Emily Larlham has some of the best training videos. 
https://www.youtube.com/user/kikopup

Max heard her clicker and had to see what was going on. He was watching her every move. The power of the clicker! Too cute!
(Don't worry, he was actually sitting on my lap. I wouldn't want him to fall.)


----------



## Heather's (Jun 18, 2012)

Awww... That is sooo cute!


----------



## Ollie"s Mom (May 23, 2014)

That is too funny, so, so cute. Our Hershey drives me crazy with T.V. He gets into animals on screen. Doesn't have to be a dog, anything with 4 legs will do. Sometimes hockey and football keep him interested too.


----------



## 31818 (Oct 29, 2014)

Yes! Max is smart to know that Kikopup is one of the best videos for teaching obedience and other tricks!

Ricky's Popi


----------



## Layla's Mom (Feb 1, 2016)

That is the cutest picture ever!

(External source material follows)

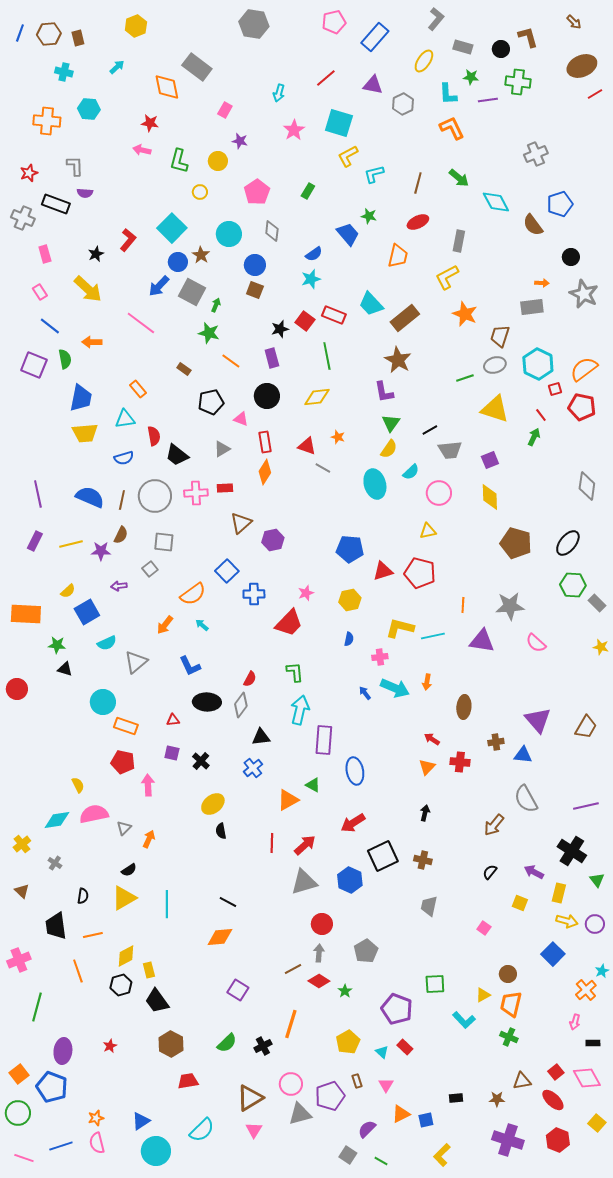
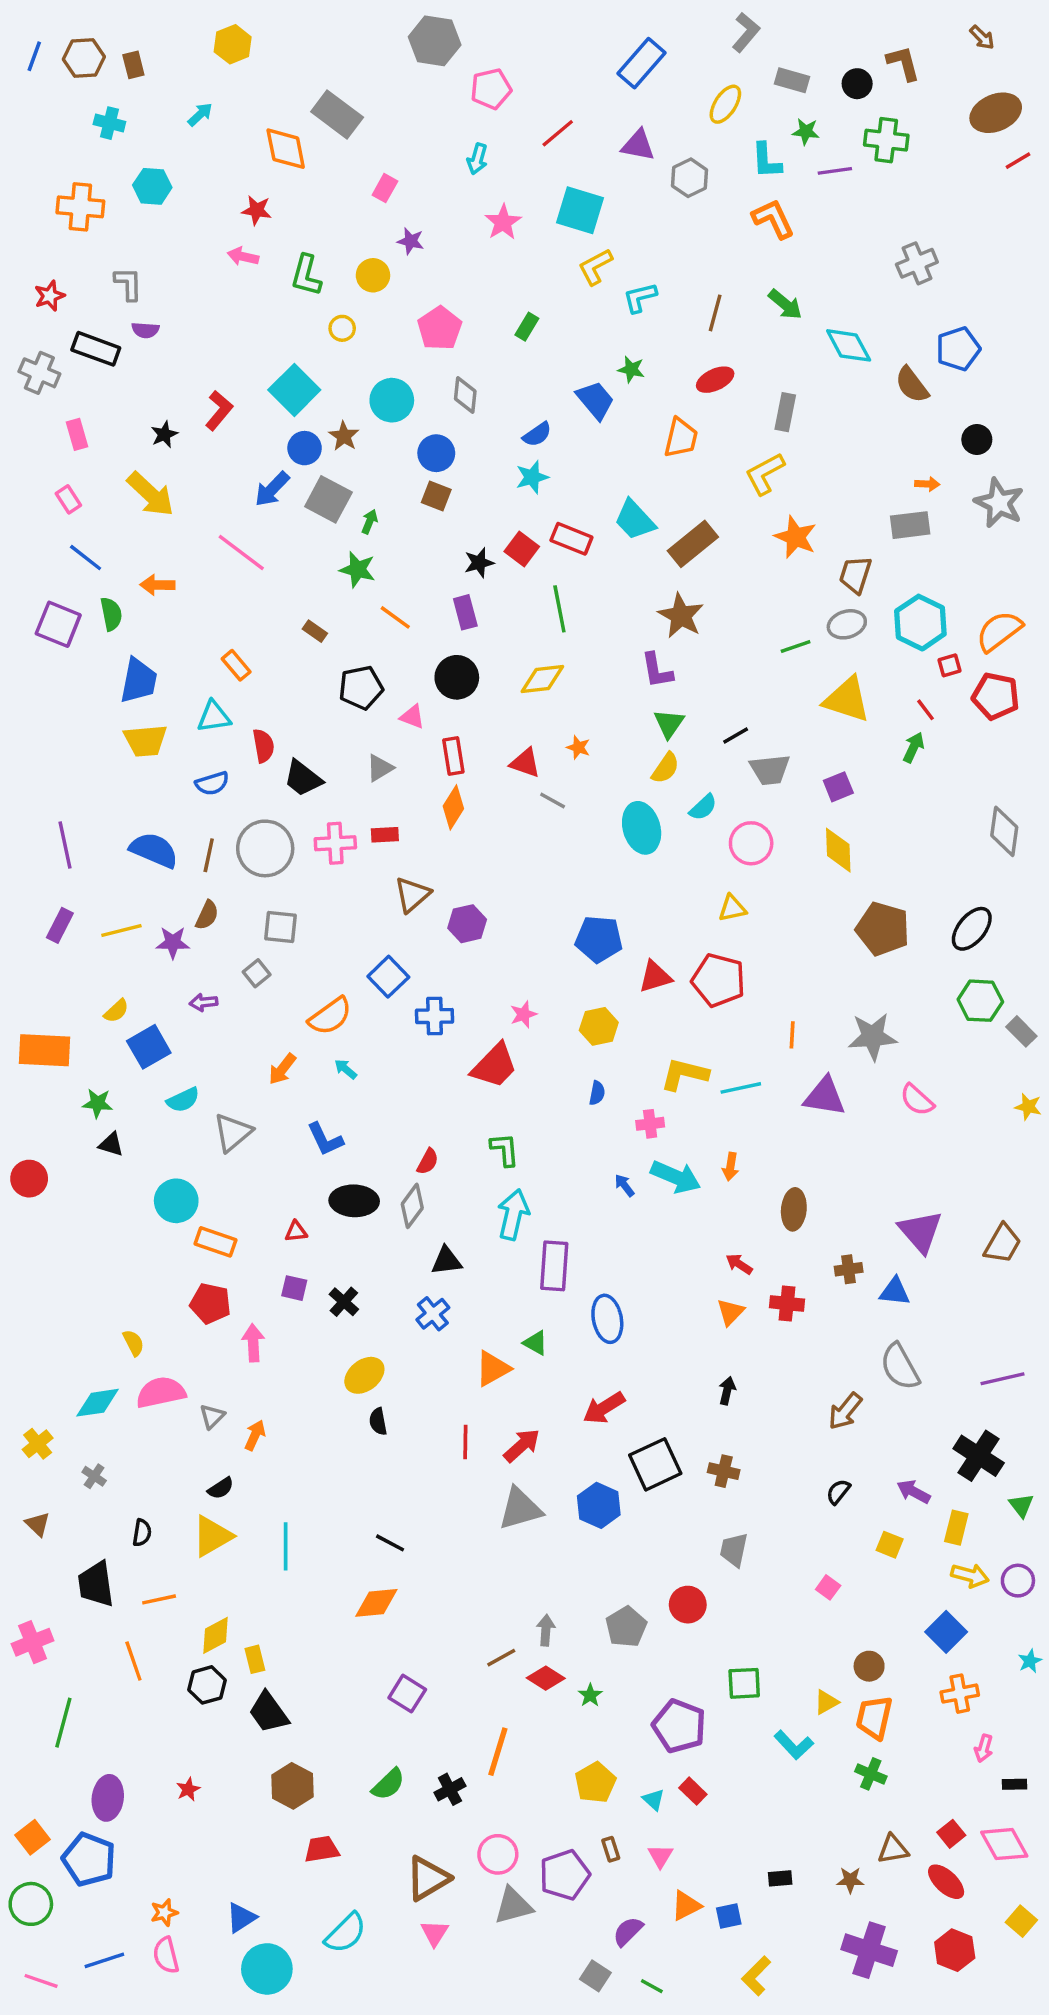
pink pentagon: (334, 22) -> (491, 89), moved
red circle: (322, 924) -> (688, 1605), moved
orange cross: (586, 990) -> (960, 1694), moved, turned 30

He is so sweet sitting there watching the video!! I just want to pick him up and hug him 0


----------



## Jojofergy (Jun 27, 2016)

That is super cute! sprocket isn't very interested in tv yet occasionally a weird sound will make him look up but not often 
And I agree I love kikopup! almost everything my dogs know were taught from her videos 


Sent from my iPhone using Tapatalk


----------